Gegründet wurde das Startup Anfang 2016, seit Oktober 2017 ist das Portal online. Es macht sich einen  Nachteil des deutschen Marktes zunutze: Das  Handwerk hat mit dem digitalen Fortschritt  bislang noch Mühe. Das inzwischen auf zehn Mitarbeiter angewachsene Team hat ein Bewertungsportal aufgezogen, das  anders  als die Konkurrenz sein will – etwa als das inzwischen in US-Händen befindliche Portal My Hammer, das  eine Vermittlungsplattform für möglichst billige Handwerkerleistungen ist. „Wir vermitteln nicht, wir vergleichen keine Preise“, sagt Sondern – auch das unterscheide das Konzept von anderen Portalen. Es gibt nur  Kundenbewertungen zum Preis-Leistungs-Verhältnis der Handwerker. Die Bewertungen werden auf ihre Seriosität hin überprüft.  Idealerweise ­dadurch, dass sich der Kunde durch eine Kopie der Rechnung legitimiert.

Auch Handwerker können Beschwerden überprüfen lassen

Aber auch für einen Handwerker gibt es ein jederzeit abrufbares Beschwerdemanagement, wenn er sich  falsch dargestellt sieht. „Versuchen Sie mal bei einem anderen Bewertungsportal eine Beurteilung wieder herunterzubekommen – das ist fast unmöglich“, sagt Firmengründer Owen. Das Handwerker-Portal   fungiert für die Betriebe auch als  Mini-Website. Für eine Monatsgebühr von 29 bis 59 Euro kann der Handwerker seinen Betrieb mit  Fotos, Produktinformationen und  Projekten darstellen. „Für   Unternehmen, die sich nicht mir dem Internet herumschlagen wollen, ersetzt das   die eigene Website“, sagt Owen. Auch  Stellenanzeigen können die Kunden im Profil platzieren.

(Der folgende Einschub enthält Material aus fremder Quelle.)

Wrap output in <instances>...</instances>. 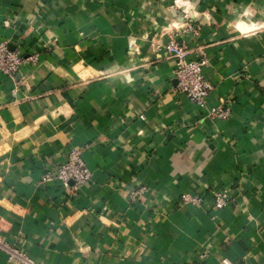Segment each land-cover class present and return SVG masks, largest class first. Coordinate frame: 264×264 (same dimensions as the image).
I'll use <instances>...</instances> for the list:
<instances>
[{
    "label": "crops",
    "instance_id": "obj_1",
    "mask_svg": "<svg viewBox=\"0 0 264 264\" xmlns=\"http://www.w3.org/2000/svg\"><path fill=\"white\" fill-rule=\"evenodd\" d=\"M170 38L206 59L209 105L177 90ZM0 42L38 55L0 73V242L36 264L264 261V0H0ZM71 147L90 181L42 183Z\"/></svg>",
    "mask_w": 264,
    "mask_h": 264
},
{
    "label": "built area",
    "instance_id": "obj_2",
    "mask_svg": "<svg viewBox=\"0 0 264 264\" xmlns=\"http://www.w3.org/2000/svg\"><path fill=\"white\" fill-rule=\"evenodd\" d=\"M196 33V30H194ZM166 48L172 52L175 58L173 77L176 80L177 90L188 99L199 106L208 104V97L213 91V84L204 76L203 66L206 62L204 57L191 58L188 56L186 46L180 44L175 38L165 44ZM38 55L34 53L26 54L18 48H10L6 42H0V73L13 76L18 72L23 64H36ZM210 112L223 116L224 111L215 106H210ZM91 172L82 158L80 149L69 148L66 158L55 170L44 172L41 182H59L63 188L77 190L82 185L90 181ZM213 199L212 209L225 208L230 202L229 188L213 189L211 191ZM181 203L201 204L202 197L196 193H183L180 196ZM0 248L7 253V261L13 264H36L35 261L25 252L0 242ZM223 264H230L223 259ZM260 264H264V261Z\"/></svg>",
    "mask_w": 264,
    "mask_h": 264
}]
</instances>
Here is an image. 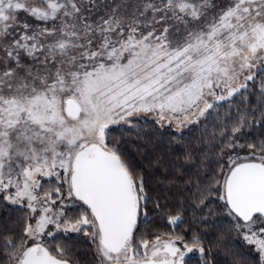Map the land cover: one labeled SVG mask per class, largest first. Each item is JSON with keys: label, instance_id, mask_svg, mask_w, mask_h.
Here are the masks:
<instances>
[{"label": "snow or ice", "instance_id": "1", "mask_svg": "<svg viewBox=\"0 0 264 264\" xmlns=\"http://www.w3.org/2000/svg\"><path fill=\"white\" fill-rule=\"evenodd\" d=\"M0 264H264V0H0Z\"/></svg>", "mask_w": 264, "mask_h": 264}]
</instances>
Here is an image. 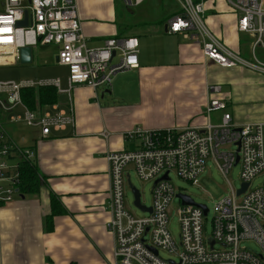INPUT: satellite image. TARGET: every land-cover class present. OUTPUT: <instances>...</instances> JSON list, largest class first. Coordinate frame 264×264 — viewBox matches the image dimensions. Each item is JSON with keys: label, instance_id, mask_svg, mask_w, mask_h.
I'll list each match as a JSON object with an SVG mask.
<instances>
[{"label": "built area", "instance_id": "1", "mask_svg": "<svg viewBox=\"0 0 264 264\" xmlns=\"http://www.w3.org/2000/svg\"><path fill=\"white\" fill-rule=\"evenodd\" d=\"M126 8L139 6L144 0H121ZM179 12L167 21V33L180 35L199 45L204 59L215 66L230 71L248 72L264 78V0H223L235 16V29L239 34L251 36L250 58L227 48L208 29L206 3L216 0H177ZM28 13L25 27L17 22ZM56 45L59 47L57 64L67 70L68 95L74 86L91 89L108 88L112 78L124 71L138 68V44L134 37L106 39L98 48H89L81 32L76 0H3L0 13V67L10 61H19V49L24 47ZM114 53V56L112 54ZM60 81L0 82V96L7 103L6 111L22 105L21 91L34 86L54 87ZM210 94L204 107L206 121L198 127L148 131L135 128L124 135L137 141L133 151L108 152V198L104 210L109 218L106 230L113 238V256L117 264H264V183L249 190L251 181L264 173V121L242 122L228 110V103L220 97L221 87L208 86ZM1 103V100H0ZM70 113L34 115L25 111L22 122L38 128L46 137L73 125ZM221 113L220 123L211 124L210 113ZM13 120V119H12ZM0 125V207L19 196V165L11 163L33 162V154L7 142ZM105 139L107 135L101 134ZM232 147L234 150H232ZM238 157V161H236ZM207 161L213 162L225 180L229 195L213 207L211 234L207 236L202 222L203 213L191 206L176 210L179 233L175 241L169 232V205L176 191L170 180L159 181L151 189V213L136 217L125 206L126 187L131 169L139 181L155 182L166 172L197 184ZM239 165L242 184H248L243 194L237 196L228 183L230 169ZM169 178V177H168ZM240 185V186H241ZM208 212V211H207ZM212 240V247L209 244ZM252 240L258 252L242 247ZM153 251H156L154 254ZM164 252L170 260H163Z\"/></svg>", "mask_w": 264, "mask_h": 264}, {"label": "crops", "instance_id": "2", "mask_svg": "<svg viewBox=\"0 0 264 264\" xmlns=\"http://www.w3.org/2000/svg\"><path fill=\"white\" fill-rule=\"evenodd\" d=\"M76 4L86 45L98 48L109 38L134 37L138 68L116 74L108 88L74 86L69 102L67 70L57 64V55L58 69L51 68L35 48H31L30 64L10 61L0 67V82L60 81L59 90L49 86L22 89L32 90L28 91L31 97L23 93L22 105L11 111L5 110L8 105L0 96L4 137L17 148L31 151L41 182L36 194L14 197L0 207V264H117L113 238L106 230V154L136 150L137 141L124 138L135 128L162 131L204 125L208 86L229 82L204 59L199 45L167 33V21L179 12L177 0H157L160 15L154 20L137 18L123 25L116 22V6L110 0H76ZM206 5L208 29L227 48L250 58L249 48L247 56L240 49L243 34L237 33L235 16L223 1ZM2 10L0 0V13ZM54 46L58 54L59 47ZM43 88L52 90H40ZM69 103L73 125L53 130L46 137L38 128L15 121L17 117L21 121L25 111L36 119L44 114L68 115ZM11 163L19 165L20 161L14 158ZM51 195L58 203L56 214L52 213Z\"/></svg>", "mask_w": 264, "mask_h": 264}, {"label": "rangeland", "instance_id": "3", "mask_svg": "<svg viewBox=\"0 0 264 264\" xmlns=\"http://www.w3.org/2000/svg\"><path fill=\"white\" fill-rule=\"evenodd\" d=\"M110 1L116 6V22L121 23V25L126 23L131 24L137 18L142 20H154L160 15V7L157 5V0H146L141 5L133 8H126L121 0ZM92 4H94V2ZM91 6L92 5L89 7L91 8ZM94 7L98 8L97 4H94ZM239 41L241 51H244L247 56L246 48H249L248 44L251 43V38L243 34L239 36ZM54 47V45L38 46L35 47V53L45 60V62L51 63V68L58 69L55 66L57 49ZM41 68L43 67L40 66V69ZM46 68L49 67L46 66ZM215 68L220 69L229 80L228 84L221 85V93L223 95L227 94L225 97L229 105L227 112L231 113L234 118H238L242 122L264 121V78L248 72L230 71L219 68L218 66H215ZM220 116L221 113L218 112L210 113L209 121L213 125L218 124L220 123ZM204 121H206L205 116ZM27 127L28 126H26V128ZM232 150H234L233 147ZM239 169V165H236L230 169L227 175L228 183L235 191L241 185ZM168 177L176 194L189 196L196 204L204 205L207 208L208 212L206 217L202 218V222L205 227L204 232L209 236L212 230L213 207L219 200L228 196L230 193L225 180L219 174L213 162L207 161L205 169L197 178V184L195 185L180 179L173 172H170ZM263 183L264 173L252 179L249 190L253 191L258 189L262 187ZM130 184L139 192L141 204L145 207H150L152 183L139 181L134 172L130 170ZM16 197H18V195H16L15 198ZM125 206L134 216H144V214L133 205V196L130 189L127 187ZM178 207L179 201L174 198L168 208L170 213L169 232L175 241L178 240L179 233L178 217L176 215ZM241 246L250 248L255 252L259 251L258 246L252 240H245L241 243ZM159 256L163 260H170V257L164 252H159Z\"/></svg>", "mask_w": 264, "mask_h": 264}, {"label": "water", "instance_id": "4", "mask_svg": "<svg viewBox=\"0 0 264 264\" xmlns=\"http://www.w3.org/2000/svg\"><path fill=\"white\" fill-rule=\"evenodd\" d=\"M29 1V0H28ZM28 21V13L25 11L24 12V19L20 22H17L16 26L17 27H25L27 25ZM166 29L168 30V26L166 25ZM19 62L22 65H27L31 63L32 60V50L30 47H24L19 49ZM114 56V53L112 54ZM238 161V157H236V161ZM170 179L168 178V173L166 172L161 178L157 179L155 182H153L151 189L159 182V181H169ZM128 184V189H130L132 196H133V205L142 213L150 214L151 213V208L150 207H145L144 205L141 204L140 201V195L139 192L131 186L130 181H127ZM248 184H242L240 186V189L237 191V196L241 195L244 193L246 190ZM175 199H178L180 204L182 206H191L194 208H198L202 211L203 216L207 214V208L204 205L196 204L189 196L182 195V194H176ZM209 244L212 247L213 242L212 240H209ZM154 254H156V251H153Z\"/></svg>", "mask_w": 264, "mask_h": 264}, {"label": "trees", "instance_id": "5", "mask_svg": "<svg viewBox=\"0 0 264 264\" xmlns=\"http://www.w3.org/2000/svg\"><path fill=\"white\" fill-rule=\"evenodd\" d=\"M40 90H52V89L43 88ZM28 91H32V90L22 91L21 98H22V94L26 92H27L26 93L27 97L30 98L31 92H28ZM41 97L43 98L42 95ZM25 103L27 105H30L28 104L27 101H25ZM18 172H19V185H18L19 196L36 194L39 190L41 182H40V175L38 173V170L35 164L33 162L32 163L20 162L19 167H18ZM50 200H51V208L53 210L52 213L56 214V210L58 209V203H57L56 197L51 195ZM47 228H50V224L47 225Z\"/></svg>", "mask_w": 264, "mask_h": 264}]
</instances>
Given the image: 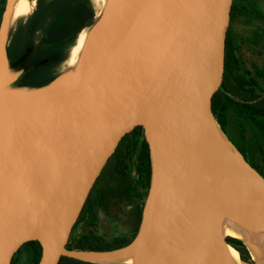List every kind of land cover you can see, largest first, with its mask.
<instances>
[{
  "label": "water",
  "instance_id": "water-1",
  "mask_svg": "<svg viewBox=\"0 0 264 264\" xmlns=\"http://www.w3.org/2000/svg\"><path fill=\"white\" fill-rule=\"evenodd\" d=\"M132 1L109 0L94 25L95 74L85 66L84 50L77 77L61 75L33 92L7 91L8 32L2 34L12 2L6 3L0 22V264H11L31 241L41 248L38 264H59L62 257L99 264L78 254L107 260L130 246L133 264H209L212 198L264 216V177L231 143L236 158L228 155L215 136L212 98L232 0H147L126 31ZM117 32L124 38L115 45ZM137 127L148 146L150 179L133 243L102 253L68 251L94 182Z\"/></svg>",
  "mask_w": 264,
  "mask_h": 264
},
{
  "label": "trees",
  "instance_id": "trees-1",
  "mask_svg": "<svg viewBox=\"0 0 264 264\" xmlns=\"http://www.w3.org/2000/svg\"><path fill=\"white\" fill-rule=\"evenodd\" d=\"M25 1L29 7L28 12L15 19L6 38L5 48L9 62L8 78L10 82L7 91L9 92L38 91L57 80L62 75L57 71L58 66L67 60L80 34L89 32L100 17L96 16L91 0ZM6 3L7 0H3L0 4V22ZM224 68L237 76V86L233 88V96L227 95L222 89L214 94L212 114L216 125L226 134L227 115L230 111H234L239 117L247 119L252 127L264 131V94H256L245 88L247 82L240 73L234 48L229 43H226L225 46ZM237 95L243 96V99ZM131 133L136 135V140L139 143L138 162L134 169V184L146 197L150 179L148 146L142 128L137 127ZM227 137L241 152L234 141L229 136ZM78 223L79 218L72 233ZM136 234L137 232L118 236L107 241L92 229H87L76 238L72 239L70 236L66 249L92 253L109 252L130 246ZM226 242L237 251L242 264H255L243 241L227 237ZM22 247L29 249L31 257L29 264H38L41 248L37 241L22 245L15 253L13 260L20 253ZM59 264L96 263H89L79 258L62 257Z\"/></svg>",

Es sei diese auf die deutsche Handwerkskultur ausgerichtete Kombination, die es so bisher nicht gebe, sagen die Gründer.  Das Angebot ist ein Zwitter, der sowohl Konsumenten als auch Firmen ansprechen soll. Attraktiv sei man   nicht für Firmen, die auf schnelle Aufträge aus seien.  „Wir haben festgestellt, dass  gerade Handwerker  aus Traditionsunternehmen nach einem Weg suchen,  wie sie sich seriös im Internet präsentieren können“, sagt Owen.  Internet made in Baden-Württemberg sozusagen.

Die weiteren Gewinner
Neben dem Handwerker-Portal wirsindhandwerk.de in der Gruppe IKT, Medien- und Kreativwirtschaft erhielt das Preisgeld von 10 000 Euro in der Kategorie Industrielle Technologien Adlatus Robotics aus Ulm, das Service-Roboter sowie Komplettlösungen für autonome Reinigungssysteme herstellt. In der Rubrik Life Science und Health Care siegte Opto Biolabs aus Freiburg. Das Startup hat eine Methode erfunden, mit der die Kommunikation innerhalb einer Zelle durch Lichtsignale manipuliert werden kann.